Wicara Karsa Loka: Menciptakan Pembangunan Desa Berkelanjutan Kolaboratif

Oleh Adi Permana

Editor Adi Permana


BANDUNG, itb.ac.id – Desa memiliki peran penunjang masa depan Indonesia. Stereotip masyarakat perkotaan terhadap desa mungkin kebanyakan berupa kata-kata seperti udik, kumuh, jauh, dan kuno. Namun tanpa desa, kota tak akan hidup dengan lancar. Wilayah Indonesia, 91 persen merupakan perdesaan dan desa juga merupakan penunjang sektor pangan untuk perkotaan di Indonesia.

Lembaga Penelitian dan Pengabdian kepada Masyarakat Institut Teknologi Bandung (LPPM ITB) menyelenggarakan webinar Karsa Loka yang kelima pada Jumat (19/3/2021). Webinar ini berjudul “Pembangunan Desa Berkelanjutan Kolaboratif”. Acara ini dipimpin oleh Denny Willy Junaldy, Ph.D., sebagai moderator dan diisi oleh Direktur Penyerasian Pembangunan Sosial Budaya dan Kelembagaan, Kemendes, PDTT yaitu Dr. Bonivasius Prasetya Ichtiarto, S.Si., M.Eng.

Narasumber mengawali materi dengan memaparkan tentang SDGs (Sustainable Development Goals) Desa. ”SDGs Desa merupakan pembumian SDGs (global) dengan menambahkan poin kelembagaan desa dinamis dan budaya desa adaptif,” ujar Bonivasius.

Sedikit berbeda dengan SDGs global yang memiliki 17 tujuan, SDGs Desa memiliki 18 tujuan. Satu tujuan yang berbeda adalah kelembagaan desa dinamis dan budaya desa adaptif. 17 tujuan lainnya memiliki isi pokok yang sama dengan SDG global namun dengan konteks yang disesuaikan dengan desa.

Selanjutnya, narasumber menjelaskan tentang pembangunan ekonomi berserta indikatornya. “Sebagai contoh, indikator untuk pembangunan adalah Gross Domestic Product (GDP). Indikator yang menunjukkan adanya pertumbuhan ekonomi pada suatu negara. Keberhasilan suatu negara juga kadang bisa dilihat dari GDP-nya,” ujarnya.
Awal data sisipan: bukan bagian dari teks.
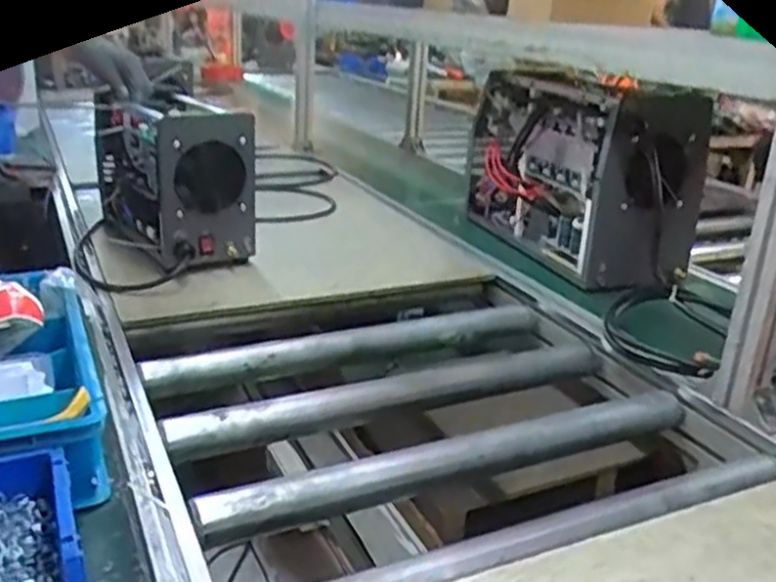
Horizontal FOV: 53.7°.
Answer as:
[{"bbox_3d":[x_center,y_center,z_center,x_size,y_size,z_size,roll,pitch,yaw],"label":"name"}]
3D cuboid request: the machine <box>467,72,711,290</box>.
[{"bbox_3d":[0.335,-0.204,1.369,0.194,0.310,0.487,-4,22,-19],"label":"machine"}]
Narasumber juga memaparkan berbagai informasi terkait tingkat ketimpangan pengeluaran penduduk Indonesia, metodologi kemiskinan, dan green GDP.
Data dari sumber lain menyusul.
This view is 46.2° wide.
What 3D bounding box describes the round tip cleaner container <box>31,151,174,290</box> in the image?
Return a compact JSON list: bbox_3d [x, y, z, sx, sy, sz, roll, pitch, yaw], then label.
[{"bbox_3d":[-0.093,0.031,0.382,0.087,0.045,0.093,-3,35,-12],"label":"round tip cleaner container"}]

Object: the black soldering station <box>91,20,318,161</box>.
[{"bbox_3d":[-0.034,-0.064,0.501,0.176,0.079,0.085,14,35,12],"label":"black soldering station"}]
Bonivasius juga memaparkan dan menjelaskan berbagai isu terhadap pembangunan desa di Indonesia. Beberapa isu yang ada di antaranya adalah ego sektoral, program yang tidak selaras, keinginan berjalan sendiri-sendiri, dan lain-lain. Selain itu, untuk pembangunan desa terdapat indikator khusus yaitu indeks pembangunan desa dan indeks daerah tertinggal.

Program pembangunan desa ini pun mendapat arahan langsung dari Presiden Jokowi. Pada 20 Oktober 2019, Presiden Jokowi menyatakan bahwa dana desa harus mulai dirasakan seluruh warga desa terutama golongan terbawah dan dampak pembangunan desa harus lebih dirasakan melalui pembangunan desa yang lebih terfokus.

Dalam perencanaan pembangunan desa berkelanjutan ini pula, terdapat beberapa inovasi yang akan direalisasikan. Mulai dari rural supply chain, desa inklusif, green economic development, stakeholder relationship management, pengembangan sistem informasi desa terpadu, dan pengembangan digital CPFR yang merupakan singkatan dari Collaborative, Planning, Forecasting, dan Replenishment. CPFR berfungsi untuk menjadi sistem informasi desa, stranas pembangunan desa rencana aksi bersama, replenishment program kolaboratif, dan sistem monev yang berdasarkan SDGs desa.

Lebih spesifik lagi, dijelaskan Bonivasius, bahwa sistem informasi desa memiliki banyak kegunaan dan fungsi. Sistem informasi desa berfungsi untuk menerapkan kebijakan satu desa–satu peta–satu data, keterpaduan pembangunan desa berbasis aset, digitalisasi pembangunan desa, dan pendataan desa berbasis android.

Program pembangunan desa berkelanjutan ini juga didukung oleh berbagai lembaga besar seperti kementerian, stasiun televisi, perguruan tinggi seperti ITB, UGM, dan dukungan dari organsiasi dunia, serta berbagai pemerintah provinsi dan pemerintah negara lain seperti Australia dan China.